In the North American Muslim context, AIC's Al-Suwaij said, “I think it's very important to come out of the picture where we label ourselves as victims. We are people. We have bad and good people. We have shining stars. We have rich and poor.”
“There is nothing wrong with making a Big Fat Greek Wedding. It made people smile, learn about the Greeks, and I'm sure the Greeks themselves enjoyed it,” she said, referring to Nia Vardalos' 2002 hit that put Americans of Greek origin – and their culture – on the map.
“Let's do one Big Fat Greek Muslim Wedding,” Al-Suwaij exclaimed, laughing.
Canada at the forefront of the coming Muslim Harlem Renaissance
Some members of the Canadian Muslim community are already mobilizing in the pending Muslim Harlem Renaissance.
A Toronto-based Canadian of Jordanian Muslim origin, Lama Aggad, is a self-described Canadian Arab Muslim “Oprah or Ellen.”
In 2011, Aggad started her own online media platform, Lama TV, in English and Arabic that aims to “represent Arabs and Muslims to Canadians.”
“I truly believe that it is time to face those who misrepresent us in the Middle East and in the West,” Aggad said.

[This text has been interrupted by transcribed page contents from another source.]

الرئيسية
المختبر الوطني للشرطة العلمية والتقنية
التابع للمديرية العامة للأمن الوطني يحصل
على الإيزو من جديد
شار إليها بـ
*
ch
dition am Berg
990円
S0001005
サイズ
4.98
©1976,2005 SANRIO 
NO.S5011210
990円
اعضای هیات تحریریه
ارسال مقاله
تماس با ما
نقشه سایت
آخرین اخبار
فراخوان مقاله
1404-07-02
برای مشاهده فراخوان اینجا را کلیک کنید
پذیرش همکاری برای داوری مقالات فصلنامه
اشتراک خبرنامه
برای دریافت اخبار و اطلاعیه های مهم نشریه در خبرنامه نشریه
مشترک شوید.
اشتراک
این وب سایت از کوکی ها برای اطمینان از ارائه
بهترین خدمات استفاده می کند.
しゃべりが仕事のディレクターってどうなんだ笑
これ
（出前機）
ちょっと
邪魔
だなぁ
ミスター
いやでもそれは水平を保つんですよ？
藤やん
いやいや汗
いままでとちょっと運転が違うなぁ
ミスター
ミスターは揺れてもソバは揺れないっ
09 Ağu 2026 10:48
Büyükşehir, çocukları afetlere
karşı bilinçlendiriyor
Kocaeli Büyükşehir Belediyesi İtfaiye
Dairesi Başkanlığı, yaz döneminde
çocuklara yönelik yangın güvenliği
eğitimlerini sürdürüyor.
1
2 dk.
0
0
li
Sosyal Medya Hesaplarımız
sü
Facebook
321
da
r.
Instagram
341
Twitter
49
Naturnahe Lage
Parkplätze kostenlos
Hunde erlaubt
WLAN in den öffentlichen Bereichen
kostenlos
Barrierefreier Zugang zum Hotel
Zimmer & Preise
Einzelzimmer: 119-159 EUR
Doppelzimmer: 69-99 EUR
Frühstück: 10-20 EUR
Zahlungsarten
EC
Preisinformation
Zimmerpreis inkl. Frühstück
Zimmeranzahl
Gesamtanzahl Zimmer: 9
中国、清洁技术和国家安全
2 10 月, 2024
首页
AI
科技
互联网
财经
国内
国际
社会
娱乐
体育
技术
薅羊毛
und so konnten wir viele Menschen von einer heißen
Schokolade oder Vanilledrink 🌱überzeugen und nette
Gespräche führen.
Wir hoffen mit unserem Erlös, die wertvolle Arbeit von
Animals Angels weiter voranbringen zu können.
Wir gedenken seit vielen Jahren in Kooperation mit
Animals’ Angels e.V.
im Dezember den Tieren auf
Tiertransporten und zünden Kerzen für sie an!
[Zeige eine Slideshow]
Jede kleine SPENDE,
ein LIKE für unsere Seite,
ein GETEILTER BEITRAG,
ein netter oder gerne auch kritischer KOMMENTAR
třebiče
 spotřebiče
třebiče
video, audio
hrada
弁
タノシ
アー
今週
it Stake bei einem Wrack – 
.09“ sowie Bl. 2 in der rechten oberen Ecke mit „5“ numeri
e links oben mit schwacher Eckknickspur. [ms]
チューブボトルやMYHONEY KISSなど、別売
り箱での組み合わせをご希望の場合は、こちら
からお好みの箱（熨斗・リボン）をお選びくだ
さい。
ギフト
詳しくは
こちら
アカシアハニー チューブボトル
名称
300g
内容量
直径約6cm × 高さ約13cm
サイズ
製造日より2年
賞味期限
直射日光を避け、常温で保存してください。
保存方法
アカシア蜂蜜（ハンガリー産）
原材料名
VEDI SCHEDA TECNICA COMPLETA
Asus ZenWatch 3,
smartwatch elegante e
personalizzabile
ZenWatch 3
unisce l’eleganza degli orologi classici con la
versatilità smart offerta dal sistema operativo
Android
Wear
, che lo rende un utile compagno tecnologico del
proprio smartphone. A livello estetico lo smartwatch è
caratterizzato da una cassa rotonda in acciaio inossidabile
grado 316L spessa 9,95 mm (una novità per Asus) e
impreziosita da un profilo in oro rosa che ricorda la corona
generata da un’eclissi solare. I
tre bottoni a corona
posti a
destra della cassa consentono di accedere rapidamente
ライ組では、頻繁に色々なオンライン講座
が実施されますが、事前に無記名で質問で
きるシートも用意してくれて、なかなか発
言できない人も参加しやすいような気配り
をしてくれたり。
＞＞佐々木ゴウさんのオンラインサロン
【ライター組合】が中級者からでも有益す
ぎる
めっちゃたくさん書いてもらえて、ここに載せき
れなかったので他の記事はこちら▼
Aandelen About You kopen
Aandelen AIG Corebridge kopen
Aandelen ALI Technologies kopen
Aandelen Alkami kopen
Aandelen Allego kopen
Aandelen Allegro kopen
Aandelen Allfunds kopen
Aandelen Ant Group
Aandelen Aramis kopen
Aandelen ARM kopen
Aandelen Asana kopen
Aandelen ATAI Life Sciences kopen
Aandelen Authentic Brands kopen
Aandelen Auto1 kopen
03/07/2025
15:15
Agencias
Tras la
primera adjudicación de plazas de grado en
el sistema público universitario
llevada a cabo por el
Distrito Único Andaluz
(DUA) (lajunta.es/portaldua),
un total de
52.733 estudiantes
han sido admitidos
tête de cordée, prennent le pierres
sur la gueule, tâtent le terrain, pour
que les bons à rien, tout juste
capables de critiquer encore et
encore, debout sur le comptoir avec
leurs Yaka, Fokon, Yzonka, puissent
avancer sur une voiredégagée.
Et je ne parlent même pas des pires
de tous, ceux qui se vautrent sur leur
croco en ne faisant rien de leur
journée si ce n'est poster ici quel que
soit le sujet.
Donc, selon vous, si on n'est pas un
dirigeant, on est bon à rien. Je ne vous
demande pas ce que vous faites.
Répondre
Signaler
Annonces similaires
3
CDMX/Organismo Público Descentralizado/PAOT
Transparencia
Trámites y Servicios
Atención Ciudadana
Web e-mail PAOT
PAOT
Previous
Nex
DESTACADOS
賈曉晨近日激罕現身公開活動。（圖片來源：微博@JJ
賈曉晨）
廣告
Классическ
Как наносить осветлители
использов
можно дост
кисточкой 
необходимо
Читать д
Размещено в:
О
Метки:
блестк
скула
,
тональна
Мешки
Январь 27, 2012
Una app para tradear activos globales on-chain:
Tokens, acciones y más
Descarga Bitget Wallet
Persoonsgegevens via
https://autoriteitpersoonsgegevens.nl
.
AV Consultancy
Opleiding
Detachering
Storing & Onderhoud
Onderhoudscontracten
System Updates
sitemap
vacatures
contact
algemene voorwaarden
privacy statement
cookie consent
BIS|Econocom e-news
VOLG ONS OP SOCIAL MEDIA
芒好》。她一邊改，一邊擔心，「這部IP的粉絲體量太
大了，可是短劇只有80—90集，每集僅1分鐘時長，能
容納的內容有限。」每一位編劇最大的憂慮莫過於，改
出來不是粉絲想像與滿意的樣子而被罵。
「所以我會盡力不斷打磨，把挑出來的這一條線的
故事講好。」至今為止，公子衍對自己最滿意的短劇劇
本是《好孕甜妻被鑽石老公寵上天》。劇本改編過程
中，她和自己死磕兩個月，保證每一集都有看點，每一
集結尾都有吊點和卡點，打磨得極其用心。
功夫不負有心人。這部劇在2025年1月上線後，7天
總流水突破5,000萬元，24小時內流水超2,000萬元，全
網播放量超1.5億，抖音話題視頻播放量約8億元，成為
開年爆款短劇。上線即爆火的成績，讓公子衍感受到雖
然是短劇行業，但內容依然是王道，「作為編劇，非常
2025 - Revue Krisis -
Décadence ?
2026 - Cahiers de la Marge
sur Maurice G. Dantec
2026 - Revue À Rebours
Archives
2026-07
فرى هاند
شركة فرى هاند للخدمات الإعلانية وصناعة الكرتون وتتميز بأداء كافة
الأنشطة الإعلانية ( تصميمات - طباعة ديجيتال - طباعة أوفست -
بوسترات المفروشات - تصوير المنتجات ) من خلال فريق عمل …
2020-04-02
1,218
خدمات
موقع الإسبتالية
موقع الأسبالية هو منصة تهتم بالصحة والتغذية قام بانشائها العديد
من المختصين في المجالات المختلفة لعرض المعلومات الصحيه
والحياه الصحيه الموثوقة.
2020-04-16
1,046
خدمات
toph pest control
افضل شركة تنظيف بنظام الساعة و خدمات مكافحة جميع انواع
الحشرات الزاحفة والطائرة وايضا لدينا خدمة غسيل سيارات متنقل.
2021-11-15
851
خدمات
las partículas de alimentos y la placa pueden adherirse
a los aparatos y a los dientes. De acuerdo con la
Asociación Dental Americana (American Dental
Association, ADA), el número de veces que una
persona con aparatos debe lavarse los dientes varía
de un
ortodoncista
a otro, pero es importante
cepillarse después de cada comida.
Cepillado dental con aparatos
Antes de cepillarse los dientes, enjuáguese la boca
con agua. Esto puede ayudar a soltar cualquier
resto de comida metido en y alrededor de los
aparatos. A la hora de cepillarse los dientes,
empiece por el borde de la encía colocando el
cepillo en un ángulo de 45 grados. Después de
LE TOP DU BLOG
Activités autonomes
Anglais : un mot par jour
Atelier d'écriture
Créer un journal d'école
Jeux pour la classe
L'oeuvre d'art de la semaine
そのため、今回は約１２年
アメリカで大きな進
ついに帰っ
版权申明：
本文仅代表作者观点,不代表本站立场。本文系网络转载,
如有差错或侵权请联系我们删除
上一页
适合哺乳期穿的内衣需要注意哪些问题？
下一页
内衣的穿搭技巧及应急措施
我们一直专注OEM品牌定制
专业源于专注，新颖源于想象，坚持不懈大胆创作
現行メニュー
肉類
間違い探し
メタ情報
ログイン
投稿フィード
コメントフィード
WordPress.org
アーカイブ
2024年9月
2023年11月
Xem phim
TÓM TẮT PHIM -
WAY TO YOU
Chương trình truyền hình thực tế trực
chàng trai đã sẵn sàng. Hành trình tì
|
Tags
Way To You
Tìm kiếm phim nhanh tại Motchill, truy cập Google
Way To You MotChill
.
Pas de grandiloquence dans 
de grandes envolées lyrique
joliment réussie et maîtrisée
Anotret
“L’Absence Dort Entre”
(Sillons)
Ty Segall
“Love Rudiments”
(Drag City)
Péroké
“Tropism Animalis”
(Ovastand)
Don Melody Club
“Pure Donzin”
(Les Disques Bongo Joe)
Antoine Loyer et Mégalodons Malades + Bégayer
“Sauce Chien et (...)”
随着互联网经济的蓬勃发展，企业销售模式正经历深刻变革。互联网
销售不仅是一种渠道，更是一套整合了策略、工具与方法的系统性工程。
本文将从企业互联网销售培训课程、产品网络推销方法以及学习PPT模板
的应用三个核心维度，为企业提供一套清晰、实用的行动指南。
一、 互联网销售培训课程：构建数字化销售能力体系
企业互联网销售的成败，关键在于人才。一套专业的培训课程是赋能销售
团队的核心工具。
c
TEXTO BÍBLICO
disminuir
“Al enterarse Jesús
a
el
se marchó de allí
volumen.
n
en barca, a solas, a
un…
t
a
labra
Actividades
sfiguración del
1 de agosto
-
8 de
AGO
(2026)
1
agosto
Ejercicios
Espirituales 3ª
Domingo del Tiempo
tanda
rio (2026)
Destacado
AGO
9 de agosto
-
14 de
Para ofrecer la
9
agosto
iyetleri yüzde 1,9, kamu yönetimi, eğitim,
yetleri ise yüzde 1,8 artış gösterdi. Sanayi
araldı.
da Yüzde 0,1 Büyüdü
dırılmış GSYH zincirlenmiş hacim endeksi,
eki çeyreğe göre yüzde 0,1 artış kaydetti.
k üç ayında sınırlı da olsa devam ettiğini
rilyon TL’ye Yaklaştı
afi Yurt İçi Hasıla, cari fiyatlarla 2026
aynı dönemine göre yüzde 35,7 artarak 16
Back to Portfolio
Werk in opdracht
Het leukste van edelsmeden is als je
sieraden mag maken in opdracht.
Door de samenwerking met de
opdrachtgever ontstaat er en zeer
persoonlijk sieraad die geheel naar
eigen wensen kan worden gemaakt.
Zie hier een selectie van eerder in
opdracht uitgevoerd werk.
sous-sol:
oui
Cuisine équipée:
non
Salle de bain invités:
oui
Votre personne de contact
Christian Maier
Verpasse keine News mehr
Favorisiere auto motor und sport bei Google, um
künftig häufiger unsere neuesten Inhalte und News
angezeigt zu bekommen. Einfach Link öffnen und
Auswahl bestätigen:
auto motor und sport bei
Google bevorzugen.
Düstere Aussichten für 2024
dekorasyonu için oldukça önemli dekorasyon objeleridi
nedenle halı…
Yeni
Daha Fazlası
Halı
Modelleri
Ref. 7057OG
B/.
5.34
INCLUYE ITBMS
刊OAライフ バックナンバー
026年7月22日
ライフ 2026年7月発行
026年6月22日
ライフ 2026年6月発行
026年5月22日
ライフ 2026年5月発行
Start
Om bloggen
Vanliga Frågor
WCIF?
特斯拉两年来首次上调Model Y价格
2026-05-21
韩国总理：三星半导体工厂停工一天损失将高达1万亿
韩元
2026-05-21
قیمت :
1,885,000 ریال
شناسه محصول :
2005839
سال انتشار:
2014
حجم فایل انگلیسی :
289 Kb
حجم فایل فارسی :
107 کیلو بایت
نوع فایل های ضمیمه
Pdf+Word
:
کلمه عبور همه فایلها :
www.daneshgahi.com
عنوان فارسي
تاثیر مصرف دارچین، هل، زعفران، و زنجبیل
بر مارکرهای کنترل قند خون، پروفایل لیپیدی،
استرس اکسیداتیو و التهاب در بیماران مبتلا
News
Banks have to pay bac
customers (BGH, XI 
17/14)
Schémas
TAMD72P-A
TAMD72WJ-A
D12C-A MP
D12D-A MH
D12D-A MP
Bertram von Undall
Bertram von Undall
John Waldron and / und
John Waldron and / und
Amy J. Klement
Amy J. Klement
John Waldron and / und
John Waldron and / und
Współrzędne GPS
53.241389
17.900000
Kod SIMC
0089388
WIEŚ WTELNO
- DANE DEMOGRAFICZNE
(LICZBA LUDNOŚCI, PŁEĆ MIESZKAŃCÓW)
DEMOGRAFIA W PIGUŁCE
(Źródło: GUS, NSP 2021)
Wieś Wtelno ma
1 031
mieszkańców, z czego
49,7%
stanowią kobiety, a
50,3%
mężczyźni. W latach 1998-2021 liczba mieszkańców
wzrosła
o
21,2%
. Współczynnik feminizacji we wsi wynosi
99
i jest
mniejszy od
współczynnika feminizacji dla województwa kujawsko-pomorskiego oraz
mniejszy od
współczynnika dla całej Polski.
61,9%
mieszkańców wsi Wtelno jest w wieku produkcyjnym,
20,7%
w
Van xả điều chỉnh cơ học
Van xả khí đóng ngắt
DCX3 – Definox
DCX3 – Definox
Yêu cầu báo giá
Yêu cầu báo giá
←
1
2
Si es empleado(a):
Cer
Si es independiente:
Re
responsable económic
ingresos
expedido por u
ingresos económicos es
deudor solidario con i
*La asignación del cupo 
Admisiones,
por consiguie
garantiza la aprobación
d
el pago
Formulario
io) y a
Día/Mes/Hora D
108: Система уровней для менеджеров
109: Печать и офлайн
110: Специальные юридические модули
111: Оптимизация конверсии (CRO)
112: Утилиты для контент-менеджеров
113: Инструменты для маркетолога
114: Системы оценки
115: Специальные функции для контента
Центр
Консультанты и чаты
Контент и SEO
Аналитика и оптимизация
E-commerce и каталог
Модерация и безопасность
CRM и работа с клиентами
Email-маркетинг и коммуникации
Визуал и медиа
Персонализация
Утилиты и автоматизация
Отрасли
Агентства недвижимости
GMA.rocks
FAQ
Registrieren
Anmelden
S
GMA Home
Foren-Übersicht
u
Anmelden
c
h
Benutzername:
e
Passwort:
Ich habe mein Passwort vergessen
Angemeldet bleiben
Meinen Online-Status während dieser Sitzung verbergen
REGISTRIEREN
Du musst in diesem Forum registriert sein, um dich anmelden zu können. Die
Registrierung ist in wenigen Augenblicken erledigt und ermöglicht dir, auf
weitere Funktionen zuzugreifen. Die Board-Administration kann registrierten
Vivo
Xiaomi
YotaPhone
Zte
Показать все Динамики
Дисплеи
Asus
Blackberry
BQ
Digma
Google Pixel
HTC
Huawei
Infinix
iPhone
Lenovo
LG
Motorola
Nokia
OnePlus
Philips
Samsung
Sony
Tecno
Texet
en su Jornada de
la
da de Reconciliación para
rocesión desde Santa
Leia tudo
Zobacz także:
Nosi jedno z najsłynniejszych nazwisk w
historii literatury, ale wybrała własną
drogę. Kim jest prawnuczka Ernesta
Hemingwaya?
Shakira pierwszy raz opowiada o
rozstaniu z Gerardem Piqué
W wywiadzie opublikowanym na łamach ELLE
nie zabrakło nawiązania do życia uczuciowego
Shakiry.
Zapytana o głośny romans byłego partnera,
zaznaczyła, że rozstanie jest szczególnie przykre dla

“For those who don't know who we are and speak negatively about [Canadian Arabs and Muslims], from the wrong sources, we should help correct them,” she added, explaining that her media platform speaks to and for Arabs of various religions and Muslims of countless ethnic and sectarian origin living in Canada.
“There are people speaking poorly of us just for the sake of increasing divisions between us and the rest of Canada. We should point them out and put an end to their unnecessary and unjustifiable attacks. We can no longer be silent.”
The Canadian Islamic Congress is also making gestures to unite and empower its community to make its way into Canada's social fabric – by showing that Muslims have already played a fundamental role in Canadian history.
“The Islamic History Month Canada (IHMC) that CIC initiated and sponsored is one of these great educational projects that build bridges between Canadian Muslims and larger Canadian society. This is one of the examples that proactively combat Islamophobia,” said CIC's Elshorbagy.
To young Canadian and US Muslims
Weddady, who said he has been a political activist since the age of seven in his native Mauritania, offered young North American Muslims a way to be a part of the coming Muslim Harlem Renaissance locally.
“Speak your mind freely. Bust taboos in your communities. There is no such thing as internal dirty laundry,” he said, offering support for Arab feminist Mona Eltahawy's bid to improve women's rights in the Arab and Muslim Worlds with a controversial Foreign Policy article entitled “Why Do They Hate Us?”
“Talk, write, create, make movies – get engaged in your political and civic life.”
Weddady said one of his dreams is to take foul-mouthed American Muslim comic Dave Chappelle to North American universities, in a push to help youth realize Muslims are a part of mainstream popular culture – regardless of how many conservative North American Muslim parents that would upset.